April 2

Today, packing boxes into my car, finding things stored away that I haven’t opened since I moved here three years ago, I felt strange. Driving to the dumpster near the grocery store to throw away bags upon bags of trash I’ve accumulated, I had an odd thought. It was as though I was experiencing and rummaging through my things as another person. As if this is what someone would have to do had I died. What we leave behind.

I don’t particularly have the strength to write, or maybe the time. I’ve edited some older poems today, and helped a friend look through her manuscript. I told her it gave me a heart pain. Because I haven’t written in a while. The same kind of longing I feel if I drive past a stable. I miss horses. I miss my brain on poetry. I miss my ideas, or, not even my ideas, because it never feels like my ideas, but a gift passed down from somewhere. I miss feeling the flow of it.

Even writing this entry feels awkward. Keep telling myself that once I get settled after the move, I will have space and time to sit and wait. To sit and write. And hopefully HEAR something come to me.

There’s a friend I’m avoiding. Why this person comes to mind right now, I don’t exactly know. Perhaps because when we communicate, I feel the door open just a tad. In fact, this person inspires me to feel the words again. And I don’t know if I’m ready. Or maybe I’m scared, or rusty.

I know every writer goes through this. When it feels like your ability has somehow gone away and will never return.

I ran across an old status I wrote while in Hawaii in December. I remember writing it and feeling the old me flood back in. It reads:

“I’ve taken your shirts and washed them in the sea, I’ve sworn I’d tell you the story of how my body knew heaven when you spoke, of how I loved you even when you woke, afraid of light, the day, or what path to take. I’ve prayed your clothes from you, I’ve washed and cried and rejoiced. I tried to flatten the horizon into a table where we’d meet and sing,”

And, recently, I wrote:

“It hurts to let You in. I am your smallest lover and the one who helps You eat the world. When You say trust me, my heart knows herself as both dust and Creator.”

It hurts to let You in.

Funny how I write about it hurting to let God in. Much like the words. It hurts. Because I know whatever I may lay down in words is not mine, but someone else’s. From somewhere else. Like being in tune to receive something, or not. And maybe I’m just not ready to listen.

Like meditation or prayer. Of which I’ve avoided in depth, as well. I sit on the edge of the lip of the canyon but can’t look down. Dizzy spells and feeling unsure.

Of myself? Perhaps. Too much pressure, or ego.

Of all this, of all the wandering and longing, the thing I miss most is honesty with myself and with the Voice. Miss the connection and the ability to care less if it’s perfect or sounds good on the page.

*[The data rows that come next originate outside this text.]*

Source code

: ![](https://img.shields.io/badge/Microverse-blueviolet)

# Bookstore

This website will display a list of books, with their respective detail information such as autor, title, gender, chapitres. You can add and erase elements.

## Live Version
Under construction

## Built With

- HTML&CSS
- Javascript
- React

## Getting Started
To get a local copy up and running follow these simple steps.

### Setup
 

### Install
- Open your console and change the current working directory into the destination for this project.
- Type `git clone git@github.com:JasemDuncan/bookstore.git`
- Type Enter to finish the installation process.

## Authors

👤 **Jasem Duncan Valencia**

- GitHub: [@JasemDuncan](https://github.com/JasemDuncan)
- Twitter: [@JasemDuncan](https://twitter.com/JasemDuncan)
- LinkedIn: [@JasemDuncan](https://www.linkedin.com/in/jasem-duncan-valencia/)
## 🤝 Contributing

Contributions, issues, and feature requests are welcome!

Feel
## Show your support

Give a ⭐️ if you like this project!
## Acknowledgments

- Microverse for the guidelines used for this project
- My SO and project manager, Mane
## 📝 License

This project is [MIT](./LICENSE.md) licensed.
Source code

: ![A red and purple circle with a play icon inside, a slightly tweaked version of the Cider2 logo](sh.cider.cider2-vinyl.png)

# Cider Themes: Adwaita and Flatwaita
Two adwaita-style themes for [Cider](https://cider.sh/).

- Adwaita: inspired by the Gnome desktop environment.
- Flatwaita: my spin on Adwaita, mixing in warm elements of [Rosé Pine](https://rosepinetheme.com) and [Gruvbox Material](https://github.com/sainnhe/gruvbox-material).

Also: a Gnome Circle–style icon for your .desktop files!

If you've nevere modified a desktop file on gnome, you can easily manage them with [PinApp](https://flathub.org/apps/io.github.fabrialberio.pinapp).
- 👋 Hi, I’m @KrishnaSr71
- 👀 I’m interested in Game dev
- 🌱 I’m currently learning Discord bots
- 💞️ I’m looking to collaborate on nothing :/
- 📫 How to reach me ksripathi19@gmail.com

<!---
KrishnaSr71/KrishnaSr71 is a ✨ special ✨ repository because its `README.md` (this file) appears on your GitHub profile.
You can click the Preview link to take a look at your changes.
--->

Or maybe the sadness I feel is more rooted in the ending. The ending of living in New York. The new beginning which is always scary and yet exciting. This beginning is much different than the last, though. This one chose me. The last one I chose. Or at least it seemed that way. I know I chose this one as well. I read this winter about prayer and asking. And how we don’t even realize what we need or ask for, but it is always given. And I asked for the desert and for space and independence and joy. And I’m looking at the edge of the canyon and there is is, a bird soaring, just asking me to join but I don’t know where its going and I’m afraid.

Dear Friend that I’m Avoiding,

I will call you and cry and tell you what I’m afraid of.

You will carry me to the edge and there will be a forest and a tin cup filled with leaves.

Drink the leaves, you’ll say.

And I will turn into the next room you are about the step into, and there we will write poems about leaving.